Where: Natural History Museum, 900 Exposition Blvd, Los Angeles 90007

Tickets: Free with museum admission. General admission $15. More information here.

“The Experimental City” (Chad Freidrichs, 2017) tells the story of the future that never got built. Screening at 1:30 pm. (The original image is no longer available, please contact KCRW if you need access to the original image.)

4) Architecture and Design Film Festival and Short Films Walk: LA

Helms Bakery District will host a day of a free screenings of over 25 short films on architecture and design. Pop into any of the six participating showrooms on the walk, including Arcana Books, Harbour Outdoor, HD Buttercup, Room & Board, Scandinavian Designs, and Vitra to experience a unique program of films curated by Architecture & Design Film Festival. The films will be shown on a loop and play throughout the day so guests have an opportunity to see dozens of film shorts as they walk from showroom to showroom.

Highlights include: films featuring architects Albert Frey, Frank Gehry and Glenn Murcutt; a film about balancing ecosystems and development in Lima, Peru; a film about an experimental city (which was never built); and a film about the photography of Pedro E. Guerrero.

SFW:LA will conclude with the screening of a feature length film, Building Hope: The Maggie’s Centres, followed by a conversation moderated by DnA host Frances Anderton.

When: Saturday, March 10, 10 am – 7 pm

Where: Helms Design District, 8758 Venice Blvd, Los Angeles 90034

Tickets: Free. More information here.

VOX POP LA Symposium explores how design informs the message. (The original image is no longer available, please contact KCRW if you need access to the original image.)


VOX POP examines how the voices of typography and design work to affect our world and influence our opinions.  Join leading designers who visualize public opinion, movements, news, politics, and language as they reflect on the current state of politics, protest, and empowerment and examine historic and contemporary typographic practice across all media.

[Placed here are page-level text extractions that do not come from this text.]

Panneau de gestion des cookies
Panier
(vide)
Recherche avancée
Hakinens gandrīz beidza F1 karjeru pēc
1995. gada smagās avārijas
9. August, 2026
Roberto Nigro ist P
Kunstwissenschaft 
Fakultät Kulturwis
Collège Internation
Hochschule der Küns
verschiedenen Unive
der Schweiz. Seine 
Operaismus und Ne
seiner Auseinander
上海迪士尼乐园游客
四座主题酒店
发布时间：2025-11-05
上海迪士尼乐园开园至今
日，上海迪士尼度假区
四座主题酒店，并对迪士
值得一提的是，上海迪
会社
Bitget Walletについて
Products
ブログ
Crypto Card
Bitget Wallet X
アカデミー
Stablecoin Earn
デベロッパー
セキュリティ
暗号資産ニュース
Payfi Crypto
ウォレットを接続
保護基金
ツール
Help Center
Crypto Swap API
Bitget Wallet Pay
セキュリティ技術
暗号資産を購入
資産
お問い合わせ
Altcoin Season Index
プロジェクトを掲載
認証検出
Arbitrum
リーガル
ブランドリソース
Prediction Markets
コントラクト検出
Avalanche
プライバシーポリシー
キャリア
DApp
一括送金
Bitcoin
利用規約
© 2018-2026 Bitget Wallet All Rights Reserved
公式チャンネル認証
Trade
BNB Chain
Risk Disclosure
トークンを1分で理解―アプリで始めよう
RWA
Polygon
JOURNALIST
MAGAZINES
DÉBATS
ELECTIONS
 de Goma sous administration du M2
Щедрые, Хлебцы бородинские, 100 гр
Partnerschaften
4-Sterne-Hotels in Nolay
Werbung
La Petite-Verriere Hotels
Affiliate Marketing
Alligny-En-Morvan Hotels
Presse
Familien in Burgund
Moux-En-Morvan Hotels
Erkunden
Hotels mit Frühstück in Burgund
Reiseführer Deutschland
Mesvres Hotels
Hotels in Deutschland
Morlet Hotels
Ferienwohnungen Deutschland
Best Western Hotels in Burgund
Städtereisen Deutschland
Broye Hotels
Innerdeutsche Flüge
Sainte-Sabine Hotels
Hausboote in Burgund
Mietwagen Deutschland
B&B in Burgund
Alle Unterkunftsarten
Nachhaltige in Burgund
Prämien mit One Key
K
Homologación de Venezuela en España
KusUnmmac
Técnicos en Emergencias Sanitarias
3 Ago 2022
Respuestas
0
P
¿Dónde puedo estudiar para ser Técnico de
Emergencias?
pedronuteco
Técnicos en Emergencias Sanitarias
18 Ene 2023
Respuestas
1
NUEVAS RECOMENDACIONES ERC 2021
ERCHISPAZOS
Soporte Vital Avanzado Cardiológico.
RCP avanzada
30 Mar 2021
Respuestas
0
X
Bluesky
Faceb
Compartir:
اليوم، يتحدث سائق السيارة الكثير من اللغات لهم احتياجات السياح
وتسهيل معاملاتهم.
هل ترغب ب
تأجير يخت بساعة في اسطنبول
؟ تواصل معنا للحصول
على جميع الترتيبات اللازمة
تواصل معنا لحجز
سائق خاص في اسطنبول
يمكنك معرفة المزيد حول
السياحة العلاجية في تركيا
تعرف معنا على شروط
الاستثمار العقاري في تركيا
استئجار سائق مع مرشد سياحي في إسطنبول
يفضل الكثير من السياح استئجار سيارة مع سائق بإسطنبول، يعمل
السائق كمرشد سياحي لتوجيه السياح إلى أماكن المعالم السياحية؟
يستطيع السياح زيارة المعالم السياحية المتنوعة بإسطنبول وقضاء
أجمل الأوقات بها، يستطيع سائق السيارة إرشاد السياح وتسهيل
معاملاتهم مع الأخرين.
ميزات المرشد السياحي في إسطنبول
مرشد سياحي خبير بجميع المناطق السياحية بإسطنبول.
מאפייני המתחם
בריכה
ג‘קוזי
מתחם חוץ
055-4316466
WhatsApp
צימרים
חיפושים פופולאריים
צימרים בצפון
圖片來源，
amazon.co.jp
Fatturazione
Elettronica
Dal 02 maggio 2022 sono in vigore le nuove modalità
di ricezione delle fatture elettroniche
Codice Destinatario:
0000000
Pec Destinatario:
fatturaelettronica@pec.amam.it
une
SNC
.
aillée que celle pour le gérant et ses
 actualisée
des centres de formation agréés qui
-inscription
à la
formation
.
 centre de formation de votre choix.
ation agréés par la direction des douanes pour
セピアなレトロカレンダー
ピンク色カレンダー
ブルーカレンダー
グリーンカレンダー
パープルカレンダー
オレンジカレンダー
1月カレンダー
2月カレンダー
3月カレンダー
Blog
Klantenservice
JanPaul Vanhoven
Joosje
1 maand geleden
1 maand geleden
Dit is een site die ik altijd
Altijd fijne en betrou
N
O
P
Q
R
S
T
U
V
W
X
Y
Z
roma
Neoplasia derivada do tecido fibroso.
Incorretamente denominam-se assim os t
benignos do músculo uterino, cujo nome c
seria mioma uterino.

The event concludes with a champagne receptions and exhibition of  FEMINAE, exploring the typographic voices of women, by women, featuring posters from the archives of the Center for the Study of Political Graphics that examines issues such as feminism, choice, gender equality, war, immigration, and violence against women.

When: Symposium: Saturday, March 10, 9 am – 4:30 pm. (Plus speaker reception Friday, March 9, 5:30 – 7:30 pm and post-symposium reception Saturday 4:30 – 7:30 pm)

Where: ArtCenter College of Design, Hoffmitz Milken Center for Typography, 950 South Raymond Ave, Pasadena 91105

Tickets: $150. (Includes speaker reception Friday, March 9, 5:30 – 7:30 pm and post symposium reception Saturday 4:30 – 7:30 pm.)  You can get tickets here.

Also, for more on typography in design, check out Blocked Out, by Kristopher Raos, an exhibition of large-scale painting-letterforms, Opening Reception Saturday, March 10, 7 – 10 pm, Museum as Retail Space (MaRS), 649 S Anderson St, Los Angeles 90023.